* START *
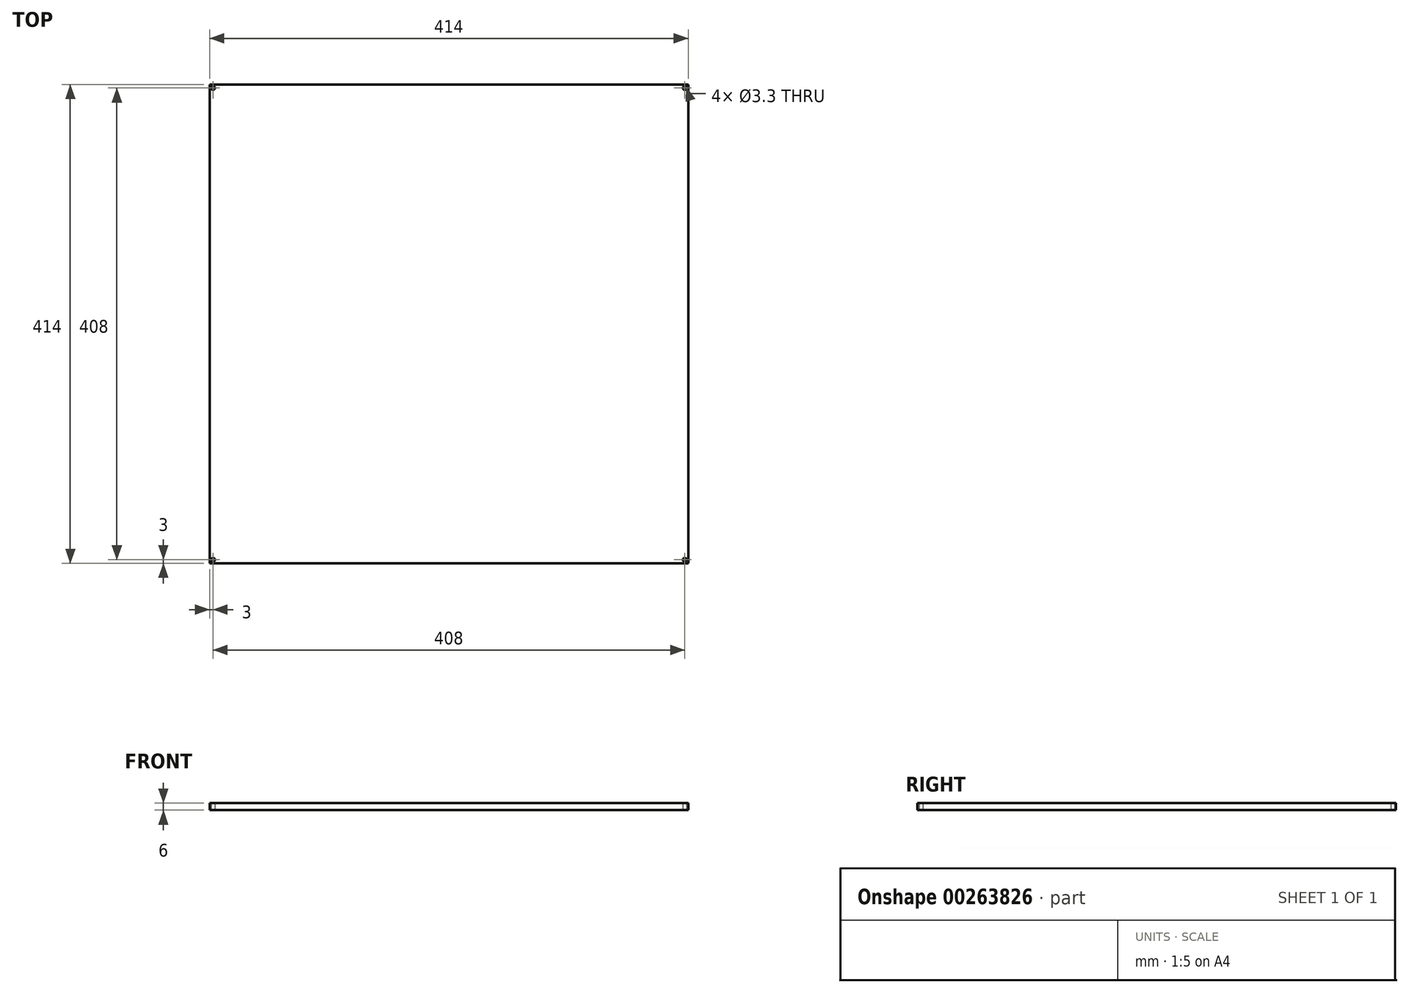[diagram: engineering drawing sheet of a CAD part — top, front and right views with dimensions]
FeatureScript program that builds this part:
annotation { "Feature Type Name" : "Feature", "Feature Type Description" : "" }
export const myFeature = defineFeature(function(context is Context, id is Id, definition is map)
    precondition{}
    {
        {
            var Q0;
            Q0=qCreatedBy(makeId("Top.planeOp"),FACE);
            var sketch = newSketch(context, id + "F0", { "sketchPlane" : qUnion([Q0])});
            skLineSegment(sketch, "E0.bottom", {"start": v(0, 0) * mm, "end": v(414, 0) * mm});
            skLineSegment(sketch, "E0.top", {"start": v(0, 414) * mm, "end": v(414, 414) * mm});
            skLineSegment(sketch, "E0.left", {"start": v(0, 0) * mm, "end": v(0, 414) * mm});
            skLineSegment(sketch, "E0.right", {"start": v(414, 0) * mm, "end": v(414, 414) * mm});
            skCircle(sketch, "E1", {"center": v(3, 411) * mm, "radius": 1.65 * mm});
            skCircle(sketch, "E2", {"center": v(411, 411) * mm, "radius": 1.65 * mm});
            skCircle(sketch, "E3", {"center": v(411, 3) * mm, "radius": 1.65 * mm});
            skCircle(sketch, "E4", {"center": v(3, 3) * mm, "radius": 1.65 * mm});
            skLineSegment(sketch, "E5", {"start": v(3, 411) * mm, "end": v(3, 414) * mm, "construction": true});
            skLineSegment(sketch, "E6", {"start": v(3, 411) * mm, "end": v(0, 411) * mm, "construction": true});
            skLineSegment(sketch, "E7", {"start": v(411, 411) * mm, "end": v(411, 414) * mm, "construction": true});
            skLineSegment(sketch, "E8", {"start": v(411, 411) * mm, "end": v(414, 411) * mm, "construction": true});
            skLineSegment(sketch, "E9", {"start": v(411, 3) * mm, "end": v(414, 3) * mm, "construction": true});
            skLineSegment(sketch, "E10", {"start": v(411, 3) * mm, "end": v(411, 0) * mm, "construction": true});
            skLineSegment(sketch, "E11", {"start": v(3, 3) * mm, "end": v(0, 3) * mm, "construction": true});
            skLineSegment(sketch, "E12", {"start": v(3, 3) * mm, "end": v(3, 0) * mm, "construction": true});
            skSolve(sketch);
        }
        {
            var Q0;
            Q0=qSketchRegion(id+"F0",true);
            extrude(context, id + "F1", {"entities" : qUnion([Q0]), "depth" : 6 * mm});
        }
    });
* END *
*Your objective:* Write out all of the material above character for character, but leave out the picture.

*The answer:*
[diagram: engineering drawing sheet of a CAD part — top, front and right views with dimensions]
FeatureScript program that builds this part:
annotation { "Feature Type Name" : "Feature", "Feature Type Description" : "" }
export const myFeature = defineFeature(function(context is Context, id is Id, definition is map)
    precondition{}
    {
        {
            var Q0;
            Q0=qCreatedBy(makeId("Top.planeOp"),FACE);
            var sketch = newSketch(context, id + "F0", { "sketchPlane" : qUnion([Q0])});
            skLineSegment(sketch, "E0.bottom", {"start": v(0, 0) * mm, "end": v(414, 0) * mm});
            skLineSegment(sketch, "E0.top", {"start": v(0, 414) * mm, "end": v(414, 414) * mm});
            skLineSegment(sketch, "E0.left", {"start": v(0, 0) * mm, "end": v(0, 414) * mm});
            skLineSegment(sketch, "E0.right", {"start": v(414, 0) * mm, "end": v(414, 414) * mm});
            skCircle(sketch, "E1", {"center": v(3, 411) * mm, "radius": 1.65 * mm});
            skCircle(sketch, "E2", {"center": v(411, 411) * mm, "radius": 1.65 * mm});
            skCircle(sketch, "E3", {"center": v(411, 3) * mm, "radius": 1.65 * mm});
            skCircle(sketch, "E4", {"center": v(3, 3) * mm, "radius": 1.65 * mm});
            skLineSegment(sketch, "E5", {"start": v(3, 411) * mm, "end": v(3, 414) * mm, "construction": true});
            skLineSegment(sketch, "E6", {"start": v(3, 411) * mm, "end": v(0, 411) * mm, "construction": true});
            skLineSegment(sketch, "E7", {"start": v(411, 411) * mm, "end": v(411, 414) * mm, "construction": true});
            skLineSegment(sketch, "E8", {"start": v(411, 411) * mm, "end": v(414, 411) * mm, "construction": true});
            skLineSegment(sketch, "E9", {"start": v(411, 3) * mm, "end": v(414, 3) * mm, "construction": true});
            skLineSegment(sketch, "E10", {"start": v(411, 3) * mm, "end": v(411, 0) * mm, "construction": true});
            skLineSegment(sketch, "E11", {"start": v(3, 3) * mm, "end": v(0, 3) * mm, "construction": true});
            skLineSegment(sketch, "E12", {"start": v(3, 3) * mm, "end": v(3, 0) * mm, "construction": true});
            skSolve(sketch);
        }
        {
            var Q0;
            Q0=qSketchRegion(id+"F0",true);
            extrude(context, id + "F1", {"entities" : qUnion([Q0]), "depth" : 6 * mm});
        }
    });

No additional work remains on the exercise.